**Try it:**
Nothing in the data may be altered, so output all of it exactly.

**Collected data:**

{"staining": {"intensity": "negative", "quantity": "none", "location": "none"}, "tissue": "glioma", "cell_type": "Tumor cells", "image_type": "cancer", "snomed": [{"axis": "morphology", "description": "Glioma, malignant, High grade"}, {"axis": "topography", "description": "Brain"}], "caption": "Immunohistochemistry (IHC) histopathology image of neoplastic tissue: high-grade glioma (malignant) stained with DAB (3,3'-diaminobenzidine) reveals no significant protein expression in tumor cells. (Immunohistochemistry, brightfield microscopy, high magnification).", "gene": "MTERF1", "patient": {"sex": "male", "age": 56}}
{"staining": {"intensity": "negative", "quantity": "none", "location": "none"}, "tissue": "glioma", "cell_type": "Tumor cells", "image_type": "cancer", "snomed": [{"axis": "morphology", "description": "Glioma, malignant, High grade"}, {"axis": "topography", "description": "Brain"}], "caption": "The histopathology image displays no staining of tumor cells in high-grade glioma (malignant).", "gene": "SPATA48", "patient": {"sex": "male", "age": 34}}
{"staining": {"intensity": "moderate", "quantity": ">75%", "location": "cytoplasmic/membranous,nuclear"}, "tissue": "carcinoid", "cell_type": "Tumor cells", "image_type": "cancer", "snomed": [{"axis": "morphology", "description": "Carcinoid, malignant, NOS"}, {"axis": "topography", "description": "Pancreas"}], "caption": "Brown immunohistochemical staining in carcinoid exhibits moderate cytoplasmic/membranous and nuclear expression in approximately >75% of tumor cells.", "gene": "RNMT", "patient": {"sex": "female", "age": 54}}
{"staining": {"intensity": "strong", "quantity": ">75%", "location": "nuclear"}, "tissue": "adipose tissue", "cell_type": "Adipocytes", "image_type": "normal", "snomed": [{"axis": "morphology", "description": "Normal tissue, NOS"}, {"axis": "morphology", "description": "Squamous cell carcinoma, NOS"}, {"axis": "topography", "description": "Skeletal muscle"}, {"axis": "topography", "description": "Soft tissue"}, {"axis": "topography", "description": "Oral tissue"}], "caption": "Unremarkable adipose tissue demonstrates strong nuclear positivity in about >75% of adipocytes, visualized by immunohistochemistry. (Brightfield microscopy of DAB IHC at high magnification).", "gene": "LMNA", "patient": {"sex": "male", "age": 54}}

**Answer for the task:**
{"staining": {"intensity": "negative", "quantity": "none", "location": "none"}, "tissue": "glioma", "cell_type": "Tumor cells", "image_type": "cancer", "snomed": [{"axis": "morphology", "description": "Glioma, malignant, High grade"}, {"axis": "topography", "description": "Brain"}], "caption": "Immunohistochemistry (IHC) histopathology image of neoplastic tissue: high-grade glioma (malignant) stained with DAB (3,3'-diaminobenzidine) reveals no significant protein expression in tumor cells. (Immunohistochemistry, brightfield microscopy, high magnification).", "gene": "MTERF1", "patient": {"sex": "male", "age": 56}}
{"staining": {"intensity": "negative", "quantity": "none", "location": "none"}, "tissue": "glioma", "cell_type": "Tumor cells", "image_type": "cancer", "snomed": [{"axis": "morphology", "description": "Glioma, malignant, High grade"}, {"axis": "topography", "description": "Brain"}], "caption": "The histopathology image displays no staining of tumor cells in high-grade glioma (malignant).", "gene": "SPATA48", "patient": {"sex": "male", "age": 34}}
{"staining": {"intensity": "moderate", "quantity": ">75%", "location": "cytoplasmic/membranous,nuclear"}, "tissue": "carcinoid", "cell_type": "Tumor cells", "image_type": "cancer", "snomed": [{"axis": "morphology", "description": "Carcinoid, malignant, NOS"}, {"axis": "topography", "description": "Pancreas"}], "caption": "Brown immunohistochemical staining in carcinoid exhibits moderate cytoplasmic/membranous and nuclear expression in approximately >75% of tumor cells.", "gene": "RNMT", "patient": {"sex": "female", "age": 54}}
{"staining": {"intensity": "strong", "quantity": ">75%", "location": "nuclear"}, "tissue": "adipose tissue", "cell_type": "Adipocytes", "image_type": "normal", "snomed": [{"axis": "morphology", "description": "Normal tissue, NOS"}, {"axis": "morphology", "description": "Squamous cell carcinoma, NOS"}, {"axis": "topography", "description": "Skeletal muscle"}, {"axis": "topography", "description": "Soft tissue"}, {"axis": "topography", "description": "Oral tissue"}], "caption": "Unremarkable adipose tissue demonstrates strong nuclear positivity in about >75% of adipocytes, visualized by immunohistochemistry. (Brightfield microscopy of DAB IHC at high magnification).", "gene": "LMNA", "patient": {"sex": "male", "age": 54}}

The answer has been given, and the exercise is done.